Superhydrophobic particles provide a promising way to tackle water pollutants

Emerging pollutants are compounds such as edema systems, oils, dyes, pharmaceuticals, plasticizers, and other compounds that end in aquatic ecosystems and pose environmental and health risks. These contaminants associated with human activity can be found in wastewater, and removing them represents a scientific, technical and social challenge.

Currently, a study led by the University of Barcelona presents an innovative strategy based on using particles of superhydrophobic nature to decompose contaminants that are difficult to remove from water. From the characterization and process of the Materials Science Research Group (CPCM), the paper by UB researchers Oriol Rius-Ayra and Núria Llorca-Isern has been published in the Journal of Environmental Chemical Engineering.

The results of this study open up new possibilities for the design of new superhydrophobic materials with multifunctional properties to remove sustainable contaminants, a scientific objective, one of the research group’s research lines. Masu.

Clean water and sanitation for all humanity

Ensuring water availability and sustainable management of water resources and sanitation is one of the Sustainable Development Goals (SDGs) adopted by the United Nations from 2015 to 2030. However, most of the wastewater associated with human activity is still discharged into rivers or oceans without removing pollutants.

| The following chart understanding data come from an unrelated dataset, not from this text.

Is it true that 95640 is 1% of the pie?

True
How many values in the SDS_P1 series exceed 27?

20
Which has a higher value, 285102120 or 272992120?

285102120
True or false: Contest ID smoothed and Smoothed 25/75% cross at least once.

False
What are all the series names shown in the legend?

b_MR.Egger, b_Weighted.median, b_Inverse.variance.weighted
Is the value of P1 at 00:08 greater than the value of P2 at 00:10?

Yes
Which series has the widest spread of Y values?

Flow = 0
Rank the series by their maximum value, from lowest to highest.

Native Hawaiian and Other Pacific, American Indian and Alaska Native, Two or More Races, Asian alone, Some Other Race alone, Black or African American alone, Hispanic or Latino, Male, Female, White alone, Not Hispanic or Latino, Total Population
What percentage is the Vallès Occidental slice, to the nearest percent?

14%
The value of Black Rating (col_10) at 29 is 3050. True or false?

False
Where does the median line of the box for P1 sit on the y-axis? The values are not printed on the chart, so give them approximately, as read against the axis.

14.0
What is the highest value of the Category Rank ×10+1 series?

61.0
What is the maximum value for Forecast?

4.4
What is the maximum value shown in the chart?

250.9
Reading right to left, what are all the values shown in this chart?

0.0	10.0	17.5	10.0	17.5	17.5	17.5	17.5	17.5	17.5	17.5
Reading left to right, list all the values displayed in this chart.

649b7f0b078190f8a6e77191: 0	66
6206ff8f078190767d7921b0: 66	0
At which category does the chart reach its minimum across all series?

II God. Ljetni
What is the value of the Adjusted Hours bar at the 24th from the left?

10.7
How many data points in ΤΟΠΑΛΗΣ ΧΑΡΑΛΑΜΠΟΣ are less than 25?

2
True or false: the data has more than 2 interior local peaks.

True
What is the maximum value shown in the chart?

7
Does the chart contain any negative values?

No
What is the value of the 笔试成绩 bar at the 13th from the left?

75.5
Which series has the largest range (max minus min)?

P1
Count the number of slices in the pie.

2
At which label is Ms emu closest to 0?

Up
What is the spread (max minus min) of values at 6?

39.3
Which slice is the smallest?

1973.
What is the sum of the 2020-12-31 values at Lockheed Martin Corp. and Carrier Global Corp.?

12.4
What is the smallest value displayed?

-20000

This study discusses the multifunctional properties of particles of superhydrophobic properties for removing and decomposition of various contaminants in water. Specifically, superhydrophobicity is a characteristic that is naturally present in some animals and plants, reducing or eliminating surface contact with water molecules.

“The use of superhydrophobic materials is an effective strategy to combat environmental pollution. A few years ago, attempts were made to mimic the superhydrophobic properties present in nature, as was the case with lotus flowers. (Symbolized examples of characteristics).

“Recently, research has progressed in designing new materials with a variety of uses,” said Rius-Ayra, lecturer at the UB’s Department of Materials Science and Physics and Chemistry. “In applications such as self-cleaning of surfaces and removing oils and organic solvents, superhydrophobic materials stand out for their remarkable versatility.”

Superhydrophobic particles with dual function

As part of the study, the team prepared a set of particles with two facets, namely two regions with different chemical composition. These are superhydrophobic Janus-type FENI3/AL2O3 particles named after the Roman god of the same name. A god painted with two faces.

“The fact that particles have two distinct differentiated domains gives them multifunctional properties that can eliminate three different types of contaminants: organic solvents, stable dyes, microplastics.” “These materials There are two different aspects, allowing each to take different actions.

“Specifically, one side has a greater affinity with organic solvents and microplastics. It is functionalized with a compound called lauric acid, so the other side does not contain this compound. But it allows for a fairly stable, fast and effective decomposition of dyes. These two properties allow for the elimination of different types of contaminants.”

To obtain these superhydrophobic materials, first, the alloy is formed in an energy-intensive process, and ultimately obtain chemically active materials that are difficult to obtain under other conditions. The second stage involves functionalizing the surface, conferring new superhydrophobic properties.

“The most complex stage in the processing of these materials is functionalization. This requires chemical reactions on surfaces with micro- and nano-sized dimensions. One methodological challenge is often the fluorinated compounds. “Toxicity, and therefore research should be directed towards the use of more sustainable compounds of more natural origin,” says Llorca-Isern.

“The possibility of combining different chemical compositions into a single material in the future could broaden the application area of ​​these materials with its superhydrophobic properties,” the team concludes.